If you do plan to rebuild the block there are several economical steps that can be taken that would make for a better, more durable, more powerful engine. I'm confused though. In your intro you said you were going to rebuild the head and shortblock, but later you said you didn't want to put "That much" into it. It costs no more to do the block right, if you're going to rebuild the block.

Thanks for all the info......

Not spending too much was just in referance to getting an aluminum head.

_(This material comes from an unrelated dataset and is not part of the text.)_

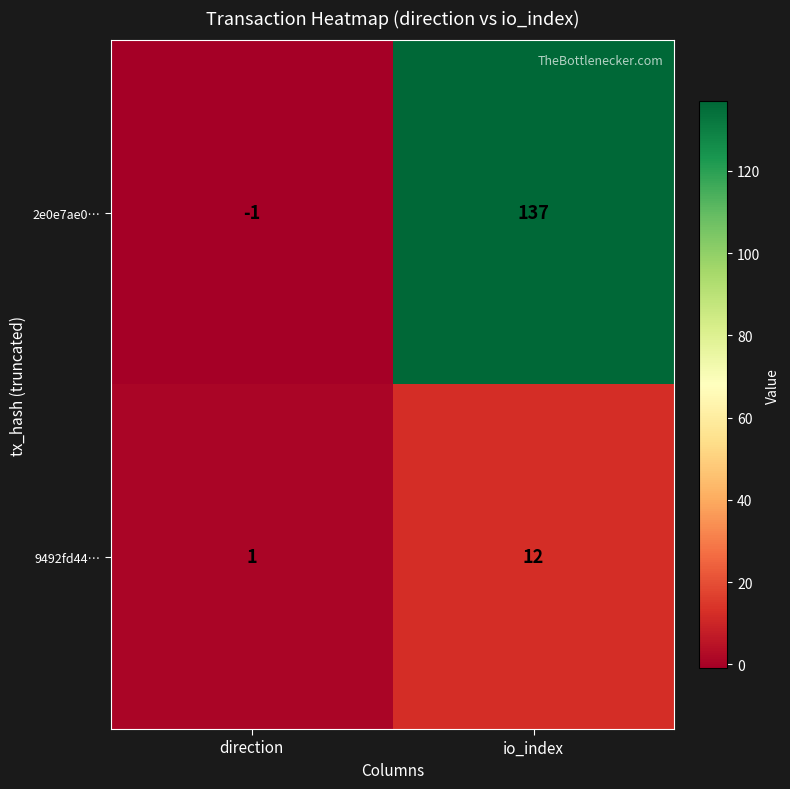

What is the sum of the 2e0e7ae0… values at io_index and direction?

136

As far as those casting numbers on the head and block, do you have a location where they hid those?
To read the numbers on the 170's head I had to take a yoga class and I still got stuck in the engine bay.
Tonight after the kids go to bed I'm going to start pulling all the hoses and crap to see what's actually under the hood. I'll let you guy know what I find.
 
Howdy Back:

The head code is on top of the log, behind the carb. The block code is on the side, under the exhaust manifold.

Enjoy the journey.

Adios, David
 
Ummmm, yeah, thanks David.
I attacked it last night. With all the lines from the A/C, vacuum, and smog it was like opening a panel on the space shuttle.
I did see the last part if the numbers on that intake log, but the rest are covered buy the kickdown bracket, which is allen screwed to the bottom of the exhaust and blocked by a bunch of smog lines.
I got out the die grinder to start cutting away at it, but it was way to late to make that kind of noise.

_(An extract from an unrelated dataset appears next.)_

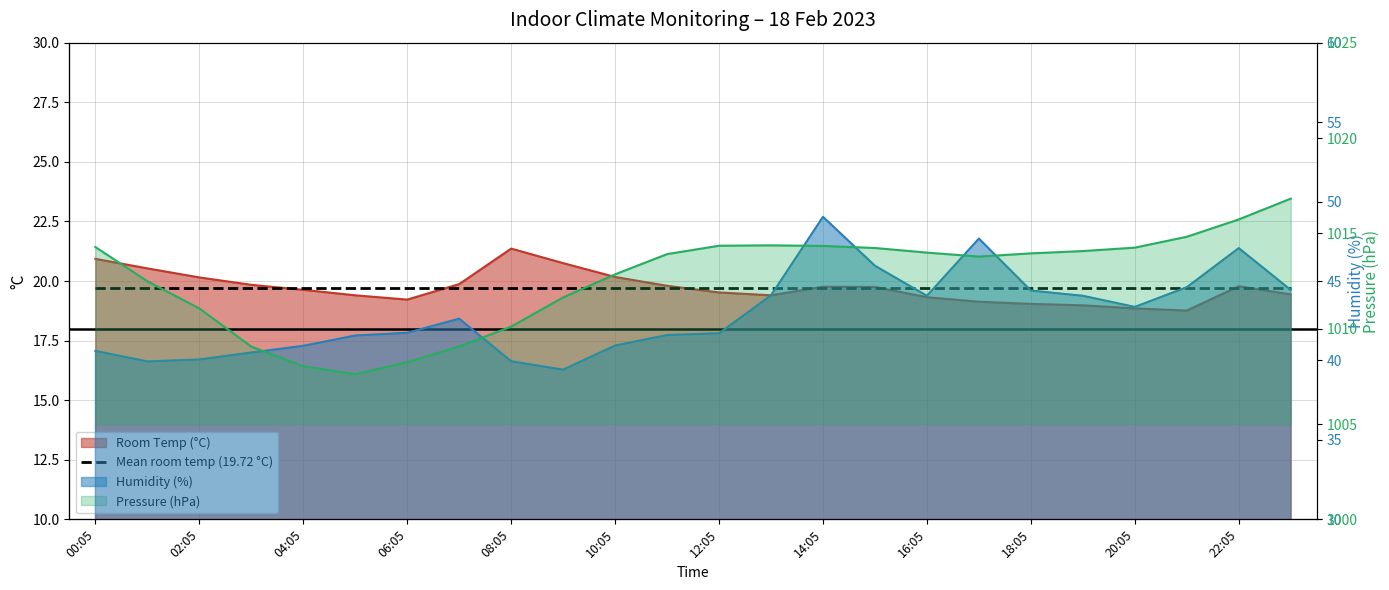

What is the difference between the second highest and minimum values in the Humidity series?

8.2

I did get that carb off, how can I I.D. the thing. I didn't see anything that said RBS, YF or YFA.
There is a Motorcraft tag with the numbers D-5PE ATA F 6 L 4
and stamped on the side just above the throtle body are the numbers 7127 S
I did a Google search but with no luck.

That dizzy looks like an average size cap, but it is pointless.
 
Hey Slickmofo,
Not to belabor the point, but I have learned a lot from buying David's book,
Falcon Performance Handbook. It is well worth the money.
Ken
 
Ken Thompson":op47z3jt said:
Hey Slickmofo,
Not to belabor the point, but I have learned a lot from buying David's book,
Falcon Performance Handbook. It is well worth the money.
Ken

Thanks Ken, I'll look into finding it.
 
Numbers on that intake log D5DE-6090-BA

Numbers on block
D5DE
6015-AA
 
Howdy back Slick:

Your D5DE-6090-BA head is most likely a flat-topped log with a 1.75" carb hole. It will most likely not have the largest intake valves. It will also have the larger 62 cc chambers to get it down to 8.0:1. Most likely the intake valves will be 1.69" diameter. The D8 and later heads have a 1.75" intake. The head may have valve seat inserts- at the least they will be induction hardened.

The head, in your case could benefit from an upgrade to 1.75" intake valves. Add a three angle valve job, back cut the intakes, find a pre-'65 adjustible rocker arm assembly. You'll need longer pushrods, but the adjustibility is worth the trouble.

The block is a good place to start, but be sure to get cam gear from the '69 - '71.

IF the carb has the float bowl sitting out toward the front it is likely an RBS. Spray down the outside with some carb cleaner for more markings. Look for a "4980" stamped on the base on the inside, linkage side. The tag is the FoMoCo.

Keep us posted on your plan.

Adios, David
 
Here was my "game-plan":

1) Build the short block/bottom end for durability. There is very little power to be found in the short block. Other than the quench height previously mentioned, go for good, basic machine work. Don't go overboarded with H-beam rods, forged pistons, etc. Just worry about the tolerances and the basic machining.

2) Remember the 3 C's of Power: Carb, Camshaft and Compression. Upgrade the carb to either a 2V or larger 1-bbl. Also go with the cam recommended above. And finally, measure, don't guess, the volumes and go with the a high 9.X:1 compression ratio. Please don't ask "how much should I tell the machinist to mill off the head" etc... Determine the deck height, buy and measure the head gasket and then cc the combustion chambers. There are compression ratio calculators out on the web. I was lucky, my machinist let me cc the head in the mill as he was milling it. I had a target volume, and I was able to verify that it was done right.

3) Install headers and a larger diameter exhaust system.

4) Lastly, upgrade the ignition. Go with either a revised advance curve on your DuraSpark II or buy Mike's DUI HEI upgrade. I think there is a sticky on re-curving the DS-II. Or drop the bucks and go with the HEI unit.
 
Hey Powerband,
Have you raced your Comet in a QT Mile? If so, what are your times and speed? I am looking for some insperation.